Inflation may be taking the buzz out of coffee sales

Higher prices for items such as gasoline and food may cause consumers to reduce their coffee shop visits.

According to Placer.ai, a data company that analyzes foot traffic to restaurants, retailers, and other businesses, this is the case. It noted in a report released last week that foot traffic to coffee chains nationwide slowed in June, likely as a result of rising inflation.

June foot traffic to coffee concepts was 5.5% lower than the baseline month of January 2020. Compared to the same month prior to the outbreak, quick-service restaurant foot traffic decreased 2.5%.

It was the first time all year, and the first time since May 2020, that coffee foot traffic was lower than fast food.

Placer.ai observed that Starbucks and Dunkin’, the two largest coffee chains in the United States, experienced a decline in monthly visits in June after remaining consistent for the majority of the year. The company reported that Starbucks’ traffic was 6.6% lower in June 2019 compared to June 2018. In contrast, Dunkin’ was flat but slower than it had been for the majority of the year.

The study also indicates a decrease in traffic at Dutch Bros, an Oregon-based coffee drive-through. Due to a combination of strong unit growth and overall same-store traffic growth during the pandemic, the overall number of visits to this chain was up 178 percent in June compared to June 2019 levels. In the past few years, Dutch Bros has been one of the most rapidly expanding chains in the United States, adding nearly 100 new locations in 2016 alone.

However, “visits per venue” decreased by 0.4% in June, following increases of 5.9% and 6.4% in April and May, respectively.

The data appears to validate some of the concerns expressed by Dutch Bros executives in May when arguing against excessive price increases.

This decision harmed the company’s profits and drove down its stock price. However, the company’s chief executive officer, Joth Ricci, stated that higher gas prices prevented its customers, many of whom are younger and have lower incomes, from visiting as frequently.

“Without claiming to be a macroeconomist, I can tell you that when gas prices spiked as dramatically as they did in mid-March, our daily sales immediately reversed,” he said. It was almost the exact date.

According to data released by the federal government last week, consumer prices increased by 9.1 percent in March.
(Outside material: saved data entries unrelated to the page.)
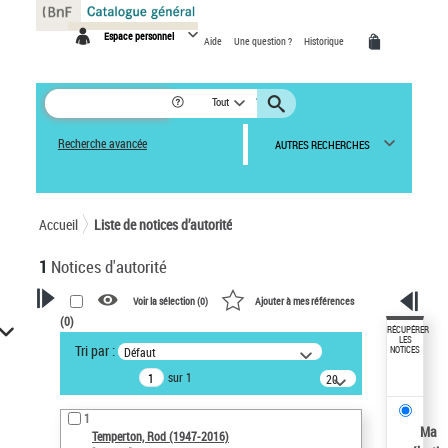
Panneau de gestion des cookies
Espace personnel
Aide
Une question ?
Historique
Tout
Recherche avancée
AUTRES RECHERCHES
Accueil
Liste de notices d’autorité
1
Notices d'autorité
Voir la sélection (
0
)
Ajouter à mes références
(
0
)
VOTRE RECHERCHE
RÉCUPÉRER
LES
Tri par :
Défaut
NOTICES
Recherche avancée dans les
sur 1
notices d’autorité
20
résultats/page
Œuvres liées à l'auteur :
1
Temperton, Rod (1947-2016)
Ma
Temperton, Rod (1947-2016)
This was the highest rate in forty years, and soaring gas prices were largely to blame. While there is some evidence that some of these prices are falling (gas prices have been falling for the majority of the past month), consumer confidence has plummeted as a result.

In the aftermath of the pandemic, consumers used more drive-thrus and visited at different times of the day while working from home, allowing coffee chains to quickly recover their customer base. However, higher gas prices may discourage them from making some of these additional trips.